Она подошла, взяла в руки. Бессмысленные закорючки долго не хотели складываться в слова. Но сложились.
Это оказался спасательный круг, брошенный ей из совсем другой жизни, совсем другим человеком, чье место она почему-то заняла…
МЕНЯ ЗОВУТ СВЕТА. СВЕТЛАНА ИГОРЕВНА ПОЛЛАК. Я РАБОТАЮ ЗДЕСЬ, В ЛАГЕРЕ “ВАРЯГ”, БИБЛИОТЕКАРЕМ.
– Меня зовут Света, – дочитав, покорно повторила она.
Очередной утренний кошмар медленно рассеивался.
05 августа, 07:43, Пятиозерье, ДОЛ “Варяг”.
Света выскользнула из своей маленькой комнаты с отдельным входом.

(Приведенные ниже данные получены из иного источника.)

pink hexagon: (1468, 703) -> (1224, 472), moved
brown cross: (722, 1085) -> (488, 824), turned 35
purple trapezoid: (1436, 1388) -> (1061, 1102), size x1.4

Постояла, вдыхая утреннюю прохладу. Проверила шнуровку кроссовок, поправила гетры и побежала по плавно поднимающейся в гору дорожке – мимо площадки для лагерных линеек, к пятому и шестому корпусам и БАМу.

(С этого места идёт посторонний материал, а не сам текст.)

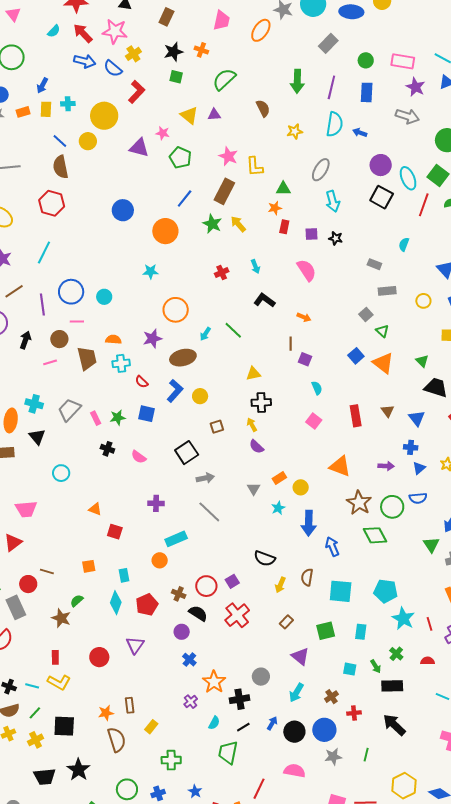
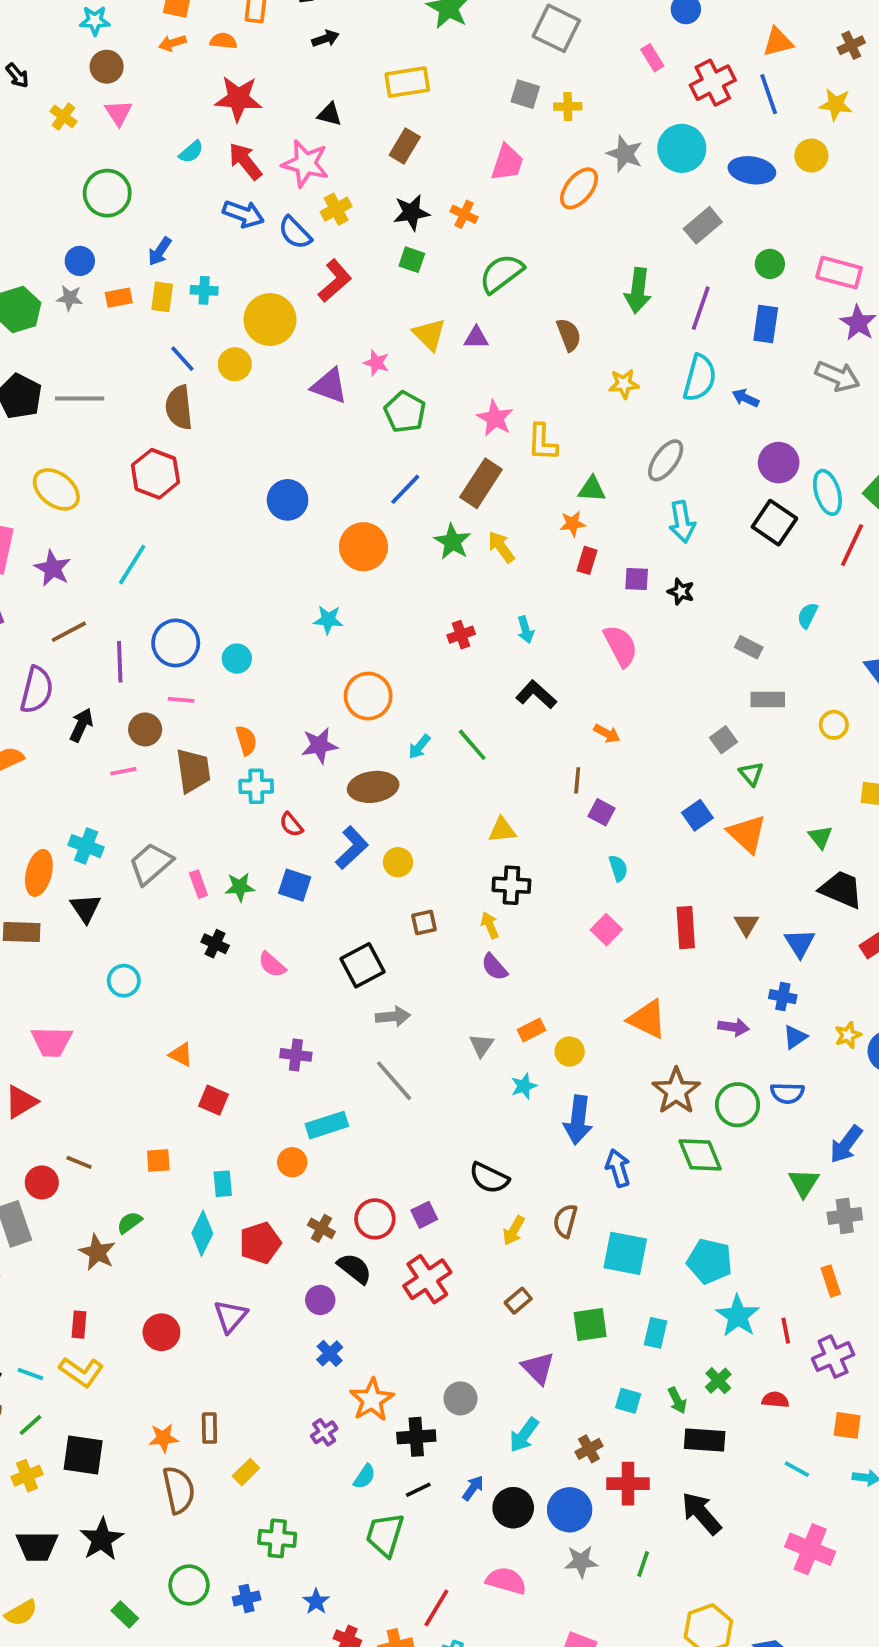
orange semicircle: (113, 340) -> (246, 740), turned 63
red cross: (354, 713) -> (628, 1484), size x1.5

Пробегая рядом с безмолвным, спящим последним, самым сладким сном БАМом (так прозвали стоящее на отшибе здание для вожатых и воспитателей), Света привычно оглянулась – никого; чуть сбавила скорость, через полсотни шагов снова оглянулась, пожала плечами и продолжила бег в среднем темпе, бодро приближаясь к вершине холма…
Лишь за верхними воротами лагеря (точнее, задними – никогда не запираемыми, выводящими на слабо накатанную лесную дорогу) ее догнал знакомый дребезжащий звук. Спустя минуту появился его источник – Доктор Пробиркин верхом на старом, видавшем всевозможные виды велосипеде.
– Доброе утро! Извиняюсь за задержку – колесо спустило, накачивал, – приветствовал Свету запыхавшийся Доктор, форсированный подъем на холм дался ему нелегко.
– Привет! – коротко, чтобы не сбить дыхание, ответила Света.
Две недели назад она выдвинула – сама перед собой – очередную версию: странные приступы утреннего беспамятства происходят от недостатка движения во время рабочего дня – и постановила возобновить утренние пробежки, заброшенные в последние два-три года.
Пробиркин (по мнению Светиных подруг, тайно и безнадежно в нее влюбленный) – заявил, что опасно удаляться в одиночку далеко от лагеря – в самое безлюдное время и по самому глухому проселку. И вызвался сопровождать Свету. Но в первое же утро позорно отстал, едва преодолев треть маршрута, и был поднят на смех Ленкой Астраханцевой, узнавшей о провале его телохранительной миссии.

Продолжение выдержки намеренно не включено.